Но Пьер почел нужным спросить:
– Как здоровье…
Он замялся, не зная, прилично ли назвать умирающего графом; назвать же отцом ему было совестно.
– Il a eu encore un coup, il y a une demi heure. Еще был удар. Courage, mon аmi… [Полчаса назад у него был еще удар. Не унывать, мой друг…]
Пьер был в таком состоянии неясности мысли, что при слове «удар» ему представился удар какого нибудь тела. Он, недоумевая, посмотрел на князя Василия и уже потом сообразил, что ударом называется болезнь. Князь Василий на ходу сказал несколько слов Лоррену и прошел в дверь на цыпочках. Он не умел ходить на цыпочках и неловко подпрыгивал всем телом. Вслед за ним прошла старшая княжна, потом прошли духовные лица и причетники, люди (прислуга) тоже прошли в дверь. За этою дверью послышалось передвиженье, и наконец, всё с тем же бледным, но твердым в исполнении долга лицом, выбежала Анна Михайловна и, дотронувшись до руки Пьера, сказала:
– La bonte divine est inepuisable. C'est la ceremonie de l'extreme onction qui va commencer. Venez. [Милосердие Божие неисчерпаемо. Соборование сейчас начнется. Пойдемте.]
Пьер прошел в дверь, ступая по мягкому ковру, и заметил, что и адъютант, и незнакомая дама, и еще кто то из прислуги – все прошли за ним, как будто теперь уж не надо было спрашивать разрешения входить в эту комнату.

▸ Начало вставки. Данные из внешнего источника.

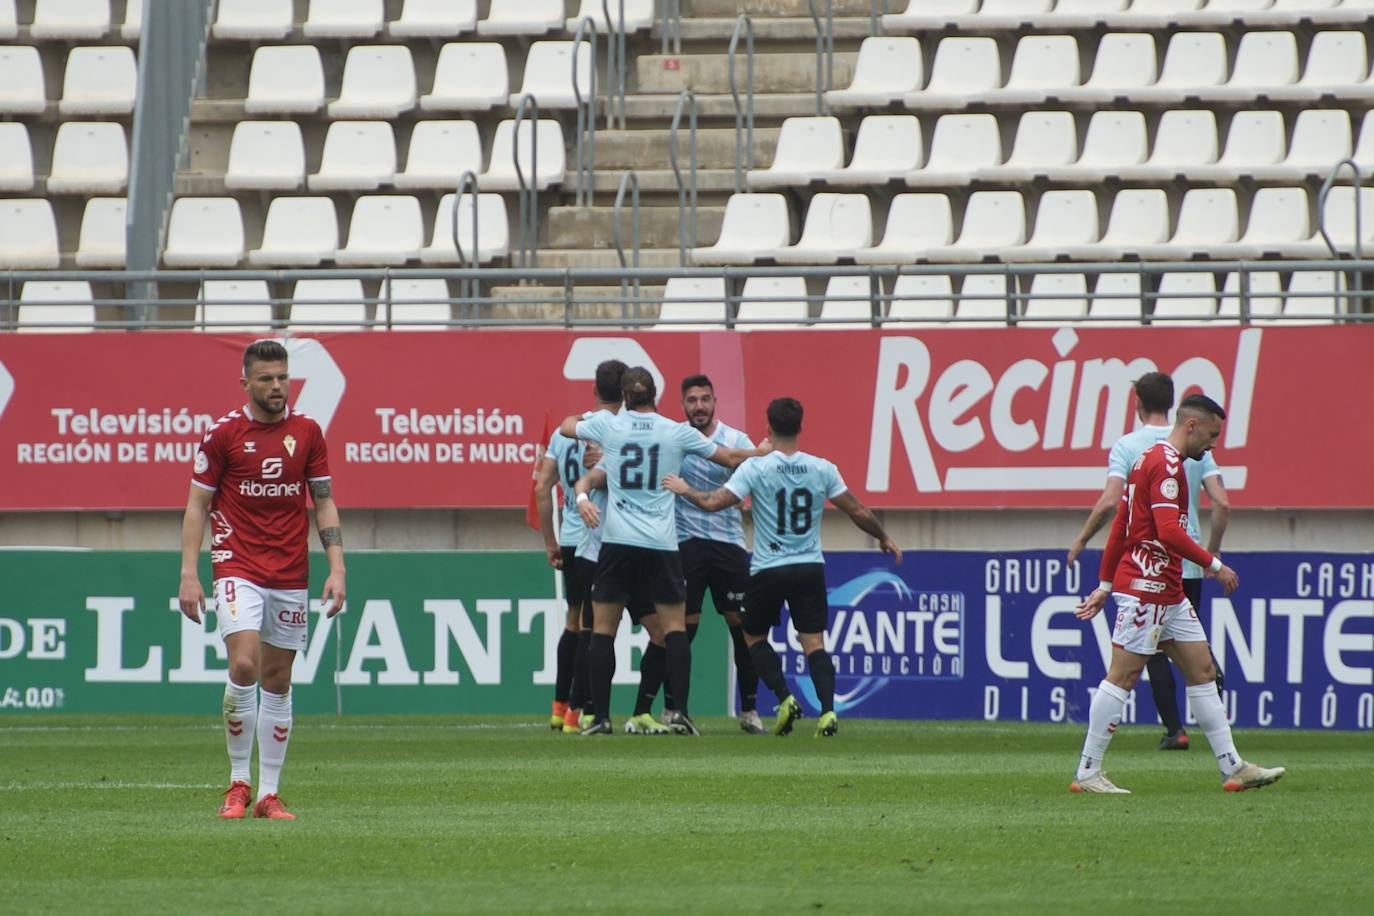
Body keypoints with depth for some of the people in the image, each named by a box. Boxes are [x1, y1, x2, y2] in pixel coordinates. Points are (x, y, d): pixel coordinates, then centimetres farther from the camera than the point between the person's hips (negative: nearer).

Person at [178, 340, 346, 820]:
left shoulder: (307, 433, 6)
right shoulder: (223, 434, -2)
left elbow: (324, 503, 11)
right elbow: (197, 505, 2)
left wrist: (336, 568, 2)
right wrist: (189, 574, -6)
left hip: (291, 575, 3)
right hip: (238, 567, -3)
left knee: (277, 681, 5)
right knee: (243, 666, -19)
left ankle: (269, 793, 11)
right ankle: (238, 782, -4)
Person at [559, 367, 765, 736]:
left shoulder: (608, 425, 1)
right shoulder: (677, 432, 2)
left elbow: (566, 427, 23)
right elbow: (730, 458, 14)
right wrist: (762, 453, 34)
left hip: (617, 541, 0)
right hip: (661, 543, 0)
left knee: (603, 629, 6)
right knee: (675, 628, 5)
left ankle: (601, 717, 2)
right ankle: (680, 712, -6)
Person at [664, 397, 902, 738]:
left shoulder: (756, 468, -8)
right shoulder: (822, 469, 0)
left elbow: (714, 502, -11)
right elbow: (858, 511, 6)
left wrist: (685, 490, 9)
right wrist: (883, 538, 23)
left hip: (768, 569, -2)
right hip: (810, 567, 2)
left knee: (754, 636, 17)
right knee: (814, 642, 3)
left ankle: (785, 698, 0)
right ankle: (828, 709, -15)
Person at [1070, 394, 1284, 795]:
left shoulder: (1153, 459, 18)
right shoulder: (1165, 464, -14)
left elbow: (1120, 525, 20)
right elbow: (1169, 532, -24)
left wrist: (1106, 585, 21)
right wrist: (1214, 565, -15)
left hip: (1168, 593, 11)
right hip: (1146, 587, -11)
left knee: (1202, 671, 8)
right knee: (1122, 676, -7)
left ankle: (1234, 768, 8)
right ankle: (1087, 773, -3)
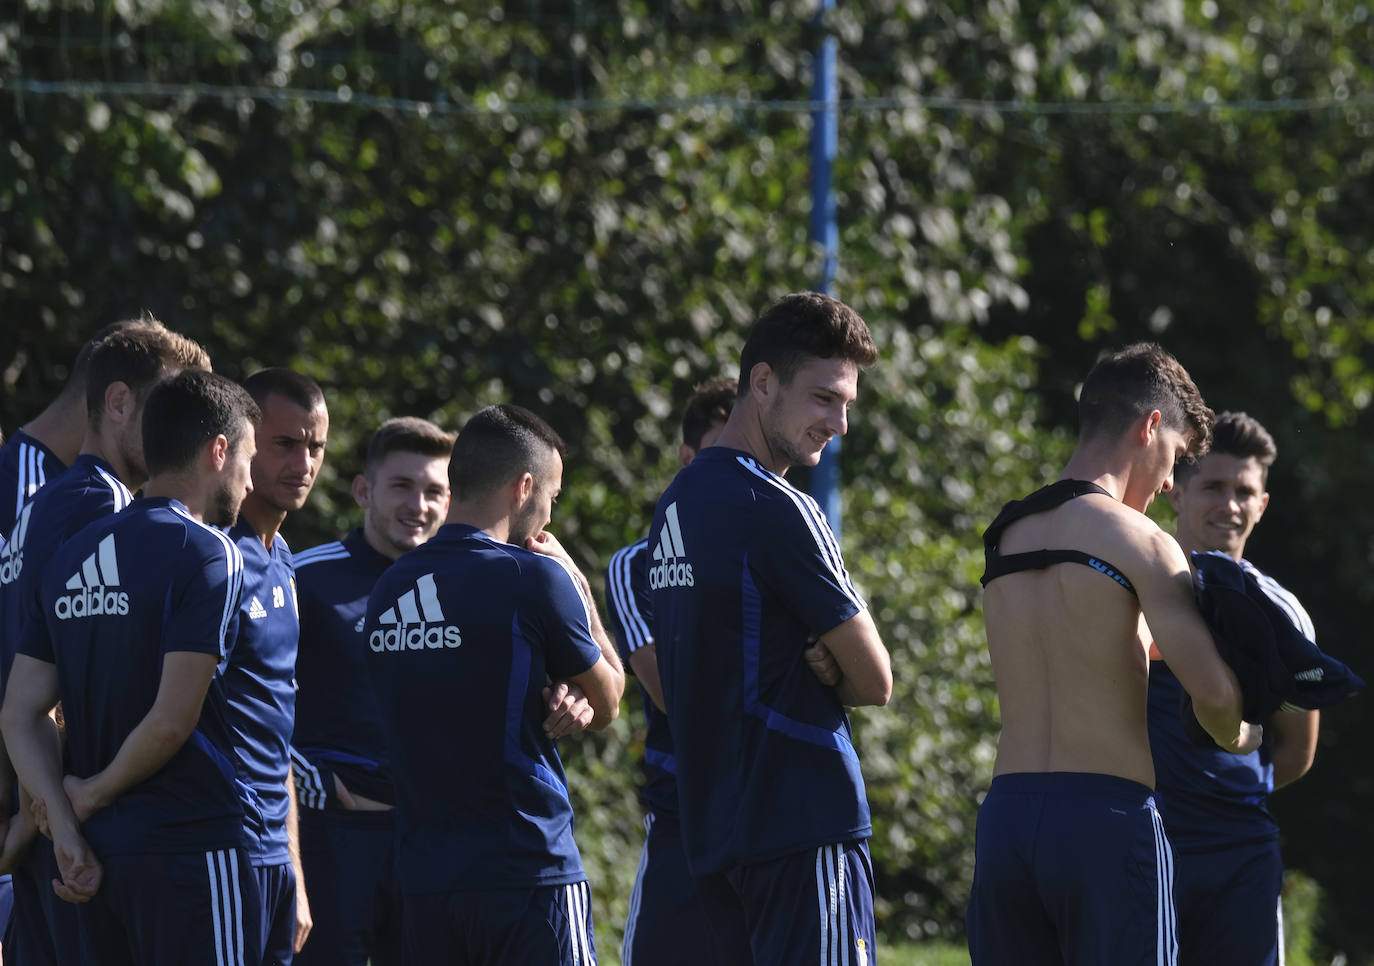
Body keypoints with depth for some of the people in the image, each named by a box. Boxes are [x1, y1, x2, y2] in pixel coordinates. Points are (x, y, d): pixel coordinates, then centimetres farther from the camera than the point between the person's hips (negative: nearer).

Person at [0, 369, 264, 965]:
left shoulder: (69, 560, 13)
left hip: (100, 850, 7)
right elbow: (172, 721, -18)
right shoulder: (205, 554, -11)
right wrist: (92, 796, -3)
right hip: (190, 848, -7)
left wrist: (68, 832, 0)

Пьер хорошо знал эту большую, разделенную колоннами и аркой комнату, всю обитую персидскими коврами. Часть комнаты за колоннами, где с одной стороны стояла высокая красного дерева кровать, под шелковыми занавесами, а с другой – огромный киот с образами, была красно и ярко освещена, как бывают освещены церкви во время вечерней службы. Под освещенными ризами киота стояло длинное вольтеровское кресло, и на кресле, обложенном вверху снежно белыми, не смятыми, видимо, только – что перемененными подушками, укрытая до пояса ярко зеленым одеялом, лежала знакомая Пьеру величественная фигура его отца, графа Безухого, с тою же седою гривой волос, напоминавших льва, над широким лбом и с теми же характерно благородными крупными морщинами на красивом красно желтом лице. Он лежал прямо под образами; обе толстые, большие руки его были выпростаны из под одеяла и лежали на нем. В правую руку, лежавшую ладонью книзу, между большим и указательным пальцами вставлена была восковая свеча, которую, нагибаясь из за кресла, придерживал в ней старый слуга. Над креслом стояли духовные лица в своих величественных блестящих одеждах, с выпростанными на них длинными волосами, с зажженными свечами в руках, и медленно торжественно служили. Немного позади их стояли две младшие княжны, с платком в руках и у глаз, и впереди их старшая, Катишь, с злобным и решительным видом, ни на мгновение не спуская глаз с икон, как будто говорила всем, что не отвечает за себя, если оглянется. Анна Михайловна, с кроткою печалью и всепрощением на лице, и неизвестная дама стояли у двери. Князь Василий стоял с другой стороны двери, близко к креслу, за резным бархатным стулом, который он поворотил к себе спинкой, и, облокотив на нее левую руку со свечой, крестился правою, каждый раз поднимая глаза кверху, когда приставлял персты ко лбу. Лицо его выражало спокойную набожность и преданность воле Божией. «Ежели вы не понимаете этих чувств, то тем хуже для вас», казалось, говорило его лицо.